Trump downplays threat from white nationalists: ‘I think it’s a small group of people’
In the wake of a deadly attack on two New Zealand mosques, carried out, according to police, by a white supremacist,
President Trump downplayed the danger posed by white nationalism.
Trump spoke to reporters on Friday afternoon, shortly after issuing the first veto of his presidency, which preserved
his declaration of an emergency over the threat to American safety from immigrants from Central America.

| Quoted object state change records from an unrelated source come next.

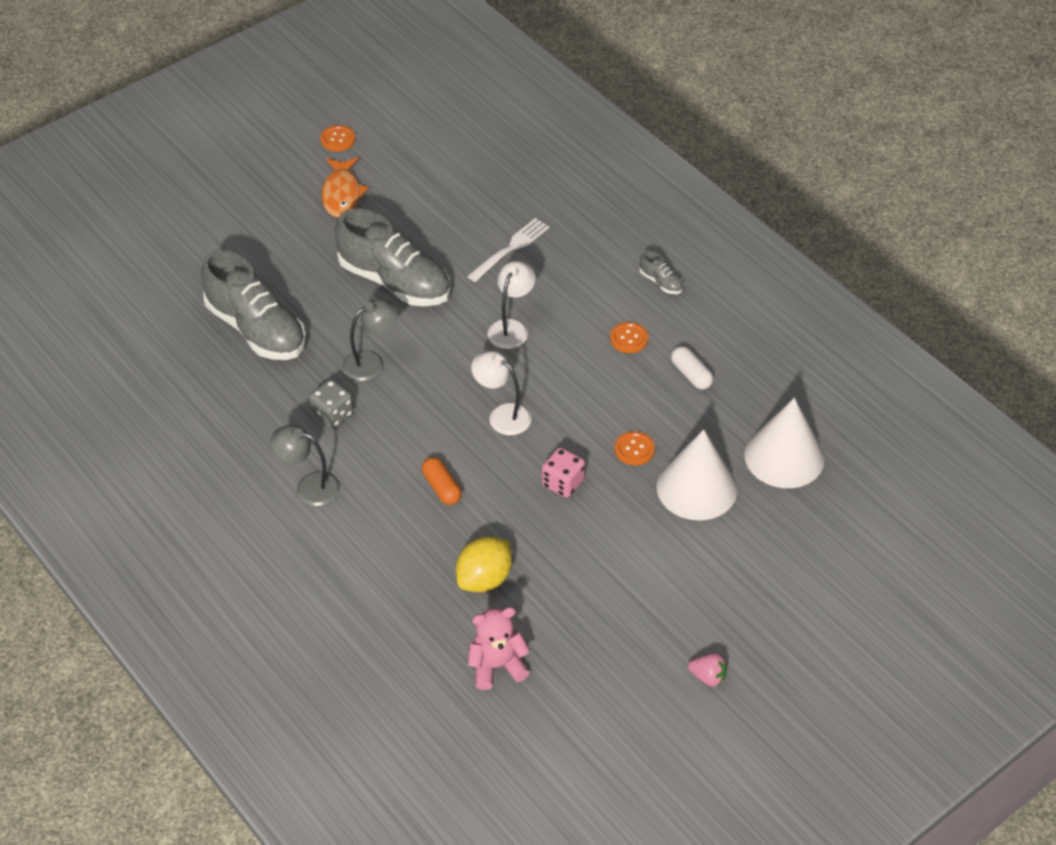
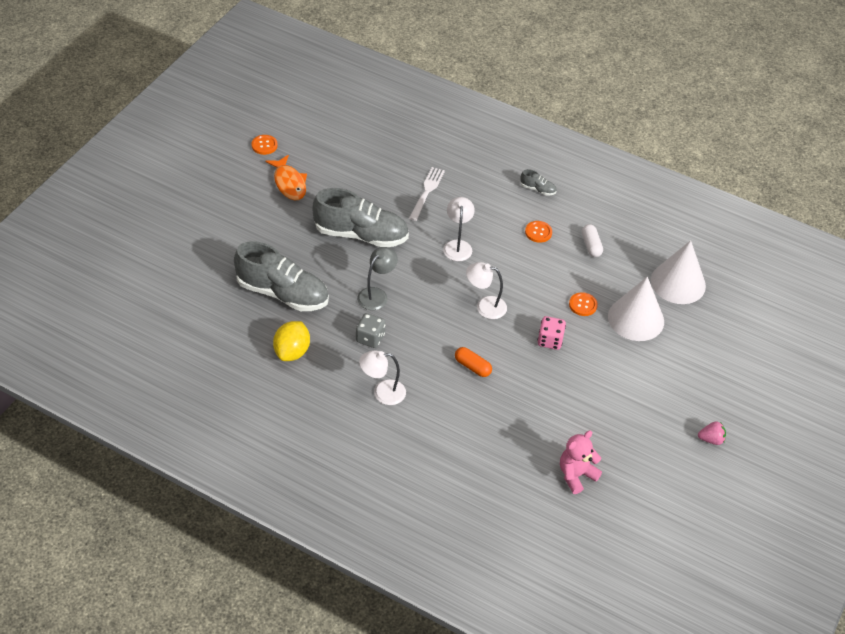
camera: 25 degrees left, 0 degrees up
(309, 487) = (382, 392): grey lamp -> white lamp
(484, 579) = (535, 419): yellow lemon -> yellow lemon (292, 352)
(691, 374) = (591, 245): white capsule -> white capsule turned 45 degrees clockwise

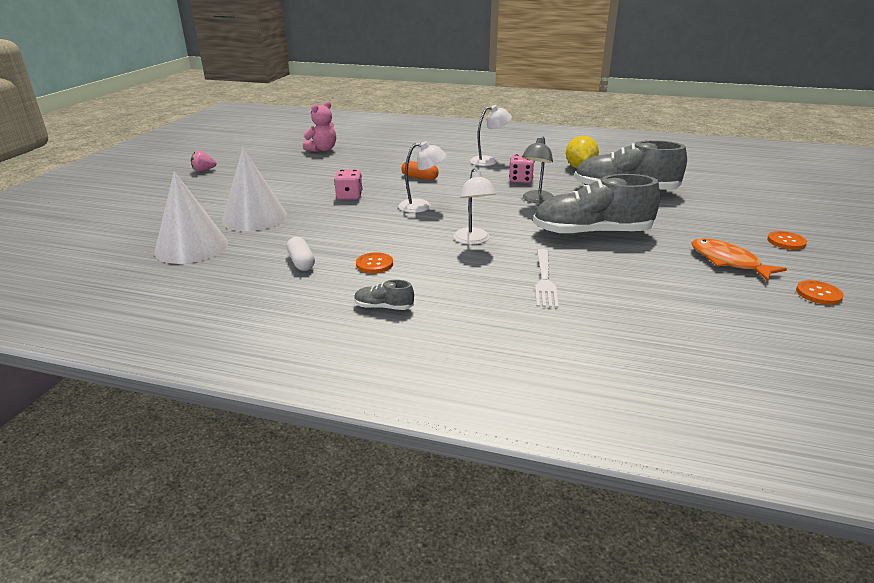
camera: 170 degrees right, 20 degrees down
(370, 338) = (520, 180): grey dice -> pink dice
(583, 305) = (314, 219): orange button -> orange button (786, 241)

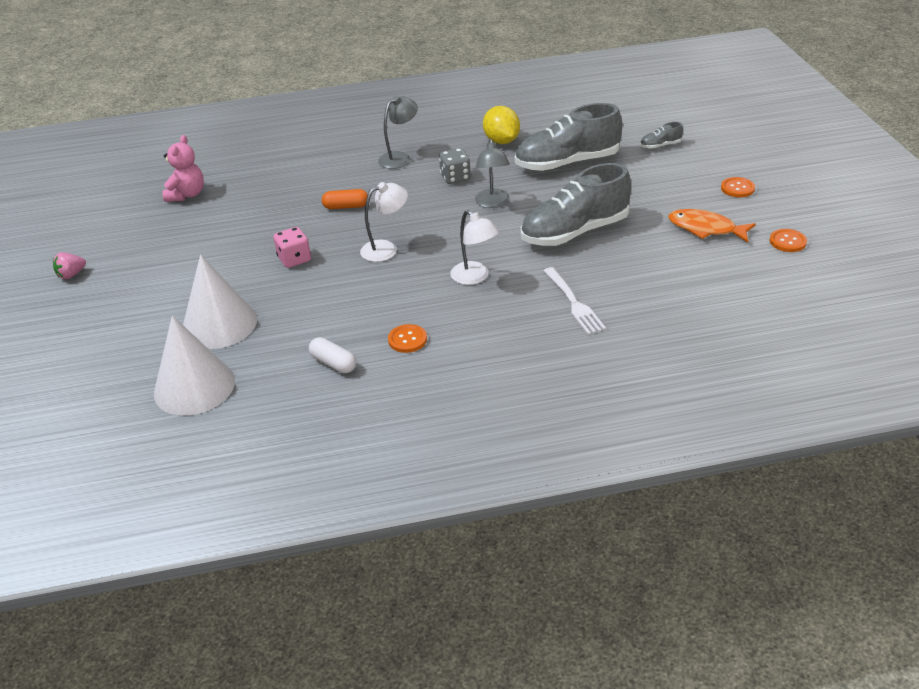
camera: 25 degrees left, 10 degrees up
(383, 307) = (461, 384): grey shoe -> grey shoe (660, 146)
(489, 161) = (399, 157): white lamp -> grey lamp
(520, 180) = (455, 178): pink dice -> grey dice

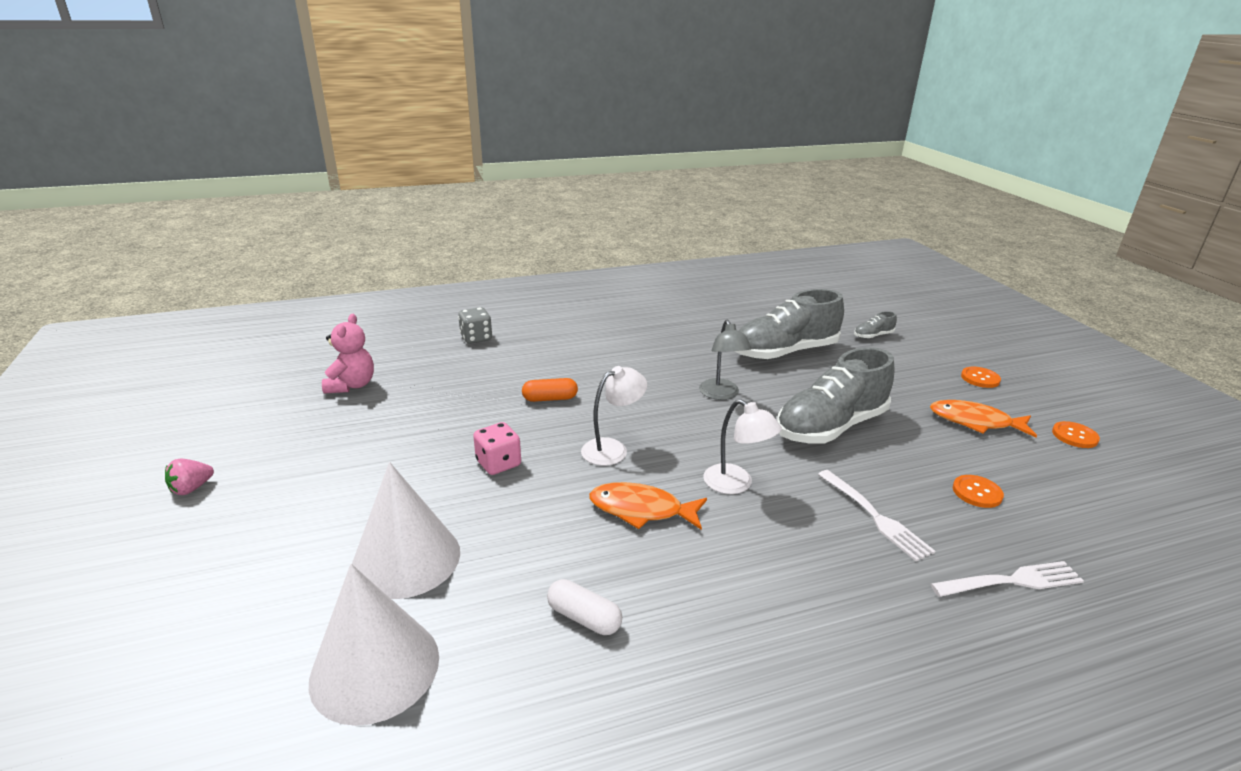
camera: 10 degrees left, 10 degrees down
(394, 295) = (641, 510): none -> orange fish
(399, 157) = (598, 346): grey lamp -> none
(407, 339) = (679, 576): orange button -> orange button (977, 492)
(455, 178) = (668, 367): grey dice -> grey dice (476, 338)
(501, 141) = (704, 330): yellow lemon -> none
(652, 349) = (1011, 581): none -> white fork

“I don’t really, I think it’s a small group of people that have very, very serious problems, I guess. If you look what happened in New Zealand, perhaps that’s the case. I don’t know enough about it yet … but it’s certainly a terrible thing,” the president said.
Trump, who said he reached out to New Zealand Prime Minister Jacinda Ardern to express his “sorrow” over the killings, described the latest terrorist attack to target Muslims as a “horrible, horrible thing.”
The president then pivoted to decry “crimes of all kinds coming through our southern border,” adding that “people hate the word invasion, but that’s what it is.”
Critics of the president have accused him using rhetoric that stokes unfounded fears about immigrants as he pursues a campaign promise of building a wall on the U.S. border with Mexico.
“The words and imagery coming out of the Trump administration and from Trump himself are heightening these fears,” Heidi Beirich, director of the Southern Poverty Law Center’s Intelligence Project, told reporters on a conference call last month.
“These images of foreign scary invaders threatening diseases, massive refugee caravans coming from the south. This is fear mongering.”
Some white supremacist groups have taken inspiration from Trump’s depiction of immigrants as a threat to American safety and prosperity.